Focus on Microsoft
SecurityFocus Microsoft Newsletter #433 Feb 26 2009 09:56PM
Rob Keith (rkeith securityfocus com)
SecurityFocus Microsoft Newsletter #433

----------------------------------------

This issue is sponsored by Sophos Security Threat Report: 2009

Predicting the future in such a rapidly evolving environment is near impossible. One only needs to count the rate at which new malware appears today compared to five years ago to see how quickly the threat has become more serious. Read our security threat report to read about the malware trends we predict will be at the forefront in 2009.

http://dinclinx.com/Redirect.aspx?36;4036;35;189;0;4;259;d0ddf43bf0d4abd
d

SECURITY BLOGS
SecurityFocus has selected a few syndicated sources that stand out as conveying topics of interest for our community.
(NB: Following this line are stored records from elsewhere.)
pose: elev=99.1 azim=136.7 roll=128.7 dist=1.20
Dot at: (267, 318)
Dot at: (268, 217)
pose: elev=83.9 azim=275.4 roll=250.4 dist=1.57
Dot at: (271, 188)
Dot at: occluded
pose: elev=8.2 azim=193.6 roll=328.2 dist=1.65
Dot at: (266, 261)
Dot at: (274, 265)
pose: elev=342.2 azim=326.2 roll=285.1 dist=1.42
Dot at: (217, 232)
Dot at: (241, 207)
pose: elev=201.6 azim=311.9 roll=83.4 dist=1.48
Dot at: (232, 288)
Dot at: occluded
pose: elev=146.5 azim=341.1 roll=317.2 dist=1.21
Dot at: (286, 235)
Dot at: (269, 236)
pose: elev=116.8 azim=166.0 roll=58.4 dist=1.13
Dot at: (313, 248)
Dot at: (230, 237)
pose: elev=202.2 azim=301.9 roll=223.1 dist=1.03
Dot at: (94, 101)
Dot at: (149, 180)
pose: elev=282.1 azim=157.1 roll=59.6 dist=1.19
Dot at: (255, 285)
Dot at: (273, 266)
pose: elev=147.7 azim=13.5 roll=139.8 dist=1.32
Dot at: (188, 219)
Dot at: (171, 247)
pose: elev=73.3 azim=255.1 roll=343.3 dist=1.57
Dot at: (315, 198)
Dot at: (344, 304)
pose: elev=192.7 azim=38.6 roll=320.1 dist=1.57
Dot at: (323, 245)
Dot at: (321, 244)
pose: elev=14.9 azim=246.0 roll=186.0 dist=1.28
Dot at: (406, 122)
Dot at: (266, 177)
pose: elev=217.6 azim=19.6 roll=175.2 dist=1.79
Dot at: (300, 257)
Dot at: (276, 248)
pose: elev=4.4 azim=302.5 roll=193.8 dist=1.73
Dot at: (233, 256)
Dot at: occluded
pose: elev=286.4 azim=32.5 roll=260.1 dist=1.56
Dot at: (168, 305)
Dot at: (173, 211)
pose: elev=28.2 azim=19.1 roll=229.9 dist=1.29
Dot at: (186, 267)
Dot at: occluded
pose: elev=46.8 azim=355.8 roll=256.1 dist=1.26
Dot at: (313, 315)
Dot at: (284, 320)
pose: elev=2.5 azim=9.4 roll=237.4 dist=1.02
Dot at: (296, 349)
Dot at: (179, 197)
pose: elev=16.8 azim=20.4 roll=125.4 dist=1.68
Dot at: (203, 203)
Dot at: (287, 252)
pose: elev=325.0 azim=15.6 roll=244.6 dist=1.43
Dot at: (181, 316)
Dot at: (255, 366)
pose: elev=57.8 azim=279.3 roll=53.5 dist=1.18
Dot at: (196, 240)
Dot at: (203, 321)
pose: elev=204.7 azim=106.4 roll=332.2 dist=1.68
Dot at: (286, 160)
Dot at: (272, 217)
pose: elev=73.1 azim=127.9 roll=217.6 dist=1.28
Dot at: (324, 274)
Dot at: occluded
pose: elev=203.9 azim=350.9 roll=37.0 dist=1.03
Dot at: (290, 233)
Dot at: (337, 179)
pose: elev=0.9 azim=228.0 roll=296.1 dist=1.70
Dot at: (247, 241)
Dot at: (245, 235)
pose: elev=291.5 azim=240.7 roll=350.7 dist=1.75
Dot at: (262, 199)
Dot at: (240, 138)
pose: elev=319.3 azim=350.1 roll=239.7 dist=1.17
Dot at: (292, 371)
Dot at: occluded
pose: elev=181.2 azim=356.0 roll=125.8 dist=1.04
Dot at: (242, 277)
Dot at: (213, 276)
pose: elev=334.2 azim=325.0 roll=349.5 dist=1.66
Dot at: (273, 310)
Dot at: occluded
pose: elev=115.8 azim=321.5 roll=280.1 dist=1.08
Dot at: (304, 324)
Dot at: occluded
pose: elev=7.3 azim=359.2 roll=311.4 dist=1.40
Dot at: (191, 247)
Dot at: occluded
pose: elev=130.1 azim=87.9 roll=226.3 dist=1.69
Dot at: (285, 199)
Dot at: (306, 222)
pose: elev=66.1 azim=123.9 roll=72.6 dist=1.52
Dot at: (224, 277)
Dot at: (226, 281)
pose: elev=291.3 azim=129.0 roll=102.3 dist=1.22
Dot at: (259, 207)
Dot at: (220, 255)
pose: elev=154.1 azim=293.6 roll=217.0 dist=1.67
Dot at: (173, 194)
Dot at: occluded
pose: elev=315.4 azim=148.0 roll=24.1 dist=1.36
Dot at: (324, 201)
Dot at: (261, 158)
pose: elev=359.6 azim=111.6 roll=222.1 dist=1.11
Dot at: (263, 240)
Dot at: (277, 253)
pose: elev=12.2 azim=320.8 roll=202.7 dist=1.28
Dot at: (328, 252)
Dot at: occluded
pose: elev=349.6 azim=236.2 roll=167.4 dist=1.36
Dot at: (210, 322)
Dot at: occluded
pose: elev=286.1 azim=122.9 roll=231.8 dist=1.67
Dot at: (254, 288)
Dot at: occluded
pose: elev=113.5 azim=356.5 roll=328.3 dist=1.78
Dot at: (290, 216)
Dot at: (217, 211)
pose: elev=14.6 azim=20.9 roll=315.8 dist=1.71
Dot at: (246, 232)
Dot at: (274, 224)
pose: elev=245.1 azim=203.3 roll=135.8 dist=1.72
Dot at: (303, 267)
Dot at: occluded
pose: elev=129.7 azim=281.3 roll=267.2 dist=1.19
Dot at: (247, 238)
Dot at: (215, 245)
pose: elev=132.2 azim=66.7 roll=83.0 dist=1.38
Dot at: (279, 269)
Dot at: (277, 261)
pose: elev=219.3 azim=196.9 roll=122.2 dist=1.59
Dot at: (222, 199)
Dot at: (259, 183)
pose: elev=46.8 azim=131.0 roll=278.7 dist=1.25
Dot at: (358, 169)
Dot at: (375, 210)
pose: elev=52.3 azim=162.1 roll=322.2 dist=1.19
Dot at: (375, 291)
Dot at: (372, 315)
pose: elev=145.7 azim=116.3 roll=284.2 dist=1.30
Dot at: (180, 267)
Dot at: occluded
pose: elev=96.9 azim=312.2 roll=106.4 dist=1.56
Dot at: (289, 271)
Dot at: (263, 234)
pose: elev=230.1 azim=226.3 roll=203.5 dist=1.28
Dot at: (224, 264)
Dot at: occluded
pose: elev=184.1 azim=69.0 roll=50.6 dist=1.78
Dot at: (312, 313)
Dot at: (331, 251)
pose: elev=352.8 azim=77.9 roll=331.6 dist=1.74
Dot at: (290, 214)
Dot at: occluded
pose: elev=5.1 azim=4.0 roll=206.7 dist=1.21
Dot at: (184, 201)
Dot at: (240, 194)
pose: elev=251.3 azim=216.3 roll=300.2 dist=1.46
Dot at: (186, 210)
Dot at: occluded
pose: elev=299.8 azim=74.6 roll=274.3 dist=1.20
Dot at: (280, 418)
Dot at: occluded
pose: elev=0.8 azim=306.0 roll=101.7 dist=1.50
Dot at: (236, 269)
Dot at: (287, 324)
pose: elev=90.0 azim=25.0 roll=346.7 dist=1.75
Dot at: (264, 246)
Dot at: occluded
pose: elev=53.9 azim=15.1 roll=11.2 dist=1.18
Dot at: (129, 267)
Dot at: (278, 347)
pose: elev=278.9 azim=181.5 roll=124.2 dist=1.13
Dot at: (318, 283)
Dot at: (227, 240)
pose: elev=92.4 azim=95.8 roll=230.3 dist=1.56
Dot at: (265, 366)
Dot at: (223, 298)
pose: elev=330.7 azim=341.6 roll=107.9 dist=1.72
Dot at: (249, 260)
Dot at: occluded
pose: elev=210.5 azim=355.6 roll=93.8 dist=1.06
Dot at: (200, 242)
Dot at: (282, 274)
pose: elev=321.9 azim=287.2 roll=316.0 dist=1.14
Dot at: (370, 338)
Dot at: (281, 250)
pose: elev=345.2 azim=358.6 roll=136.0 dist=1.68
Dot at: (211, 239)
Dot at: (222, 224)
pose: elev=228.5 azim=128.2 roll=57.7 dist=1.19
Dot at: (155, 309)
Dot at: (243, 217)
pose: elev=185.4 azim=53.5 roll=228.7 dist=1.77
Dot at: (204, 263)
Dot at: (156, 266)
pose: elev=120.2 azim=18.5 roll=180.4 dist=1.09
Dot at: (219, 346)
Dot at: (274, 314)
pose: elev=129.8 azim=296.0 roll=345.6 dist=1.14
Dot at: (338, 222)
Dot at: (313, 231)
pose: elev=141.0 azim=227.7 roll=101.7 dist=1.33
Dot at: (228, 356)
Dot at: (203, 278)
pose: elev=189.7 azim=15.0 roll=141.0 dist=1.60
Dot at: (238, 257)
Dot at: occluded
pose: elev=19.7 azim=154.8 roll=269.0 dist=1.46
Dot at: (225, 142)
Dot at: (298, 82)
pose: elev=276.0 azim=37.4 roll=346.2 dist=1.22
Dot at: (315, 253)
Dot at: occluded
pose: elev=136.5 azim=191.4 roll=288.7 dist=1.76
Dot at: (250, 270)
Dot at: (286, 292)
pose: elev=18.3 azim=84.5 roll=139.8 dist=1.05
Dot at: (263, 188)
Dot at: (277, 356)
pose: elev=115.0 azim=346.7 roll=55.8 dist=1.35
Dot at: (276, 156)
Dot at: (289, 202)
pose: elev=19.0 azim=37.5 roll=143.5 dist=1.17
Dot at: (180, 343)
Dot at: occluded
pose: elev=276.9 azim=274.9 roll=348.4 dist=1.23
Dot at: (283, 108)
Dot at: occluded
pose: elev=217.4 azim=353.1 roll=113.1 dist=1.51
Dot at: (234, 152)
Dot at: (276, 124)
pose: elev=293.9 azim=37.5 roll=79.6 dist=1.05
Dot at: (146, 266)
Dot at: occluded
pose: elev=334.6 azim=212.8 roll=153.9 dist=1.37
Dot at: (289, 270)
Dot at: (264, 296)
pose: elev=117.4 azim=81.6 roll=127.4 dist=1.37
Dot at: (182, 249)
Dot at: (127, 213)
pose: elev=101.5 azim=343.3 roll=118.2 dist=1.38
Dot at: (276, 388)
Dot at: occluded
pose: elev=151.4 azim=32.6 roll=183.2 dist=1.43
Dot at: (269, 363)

We are proud to offer content from Matasano at this time and will be adding more in the coming weeks.
http://www.securityfocus.com/blogs

------------------------------------------------------------------
I. FRONT AND CENTER
1. Free Market Filtering
2. Don't Blame the Browser
II. MICROSOFT VULNERABILITY SUMMARY
1. BitDefender Internet Security 2009 File Name Cross Site Scripting Vulnerability
2. HP Virtual Rooms Client Unspecified Remote Code Execution Vulnerability
3. Drupal Theme System Template File Local File Include Vulnerability
4. SHOUTcast Server DNAS Relay Remote Buffer Overflow Vulnerability
5. Adobe Flash Player Unspecified Remote Denial of Service Vulnerability
6. Adobe Flash Player Unspecified Information Disclosure Vulnerability
7. Adobe Flash Player Invalid Object Reference Remote Code Execution Vulnerability
8. Microsoft Excel Invalid Object Remote Code Execution Vulnerability
9. Got All Media URI Handling Remote Denial of Service Vulnerability
10. Agavi Multiple Cross Site Scripting Vulnerabilities
11. Windows Live Messenger Charset Data Remote Denial Of Service Vulnerability
12. Microsoft XML Core Services XMLHttpRequest 'SetCookie2' Header Information Disclosure Vulnerability
III. MICROSOFT FOCUS LIST SUMMARY
1. SecurityFocus Microsoft Newsletter #432
IV. UNSUBSCRIBE INSTRUCTIONS
V. SPONSOR INFORMATION

I. FRONT AND CENTER
---------------------
1.Free Market Filtering
By Mark Rasch
The Australian government is considering requiring that Internet service providers in that country install filters which would prevent citizens from accessing tens of thousands of sites that contain "objectionable" material.
http://www.securityfocus.com/columnists/493

2.Don't Blame the Browser
Melih Abdulhayoglu
There was a time when most diseases were fatal for humans. Intense study and research helped doctors manage diseases better, and subsequently even prevent them altogether.
http://www.securityfocus.com/columnists/492

II. MICROSOFT VULNERABILITY SUMMARY
------------------------------------
1. BitDefender Internet Security 2009 File Name Cross Site Scripting Vulnerability
BugTraq ID: 33921
Remote: Yes
Date Published: 2009-02-26
Relevant URL: http://www.securityfocus.com/bid/33921
Summary:
BitDefender Internet Security 2009 is prone to a cross-site scripting vulnerability because it fails to sufficiently sanitize user-supplied data.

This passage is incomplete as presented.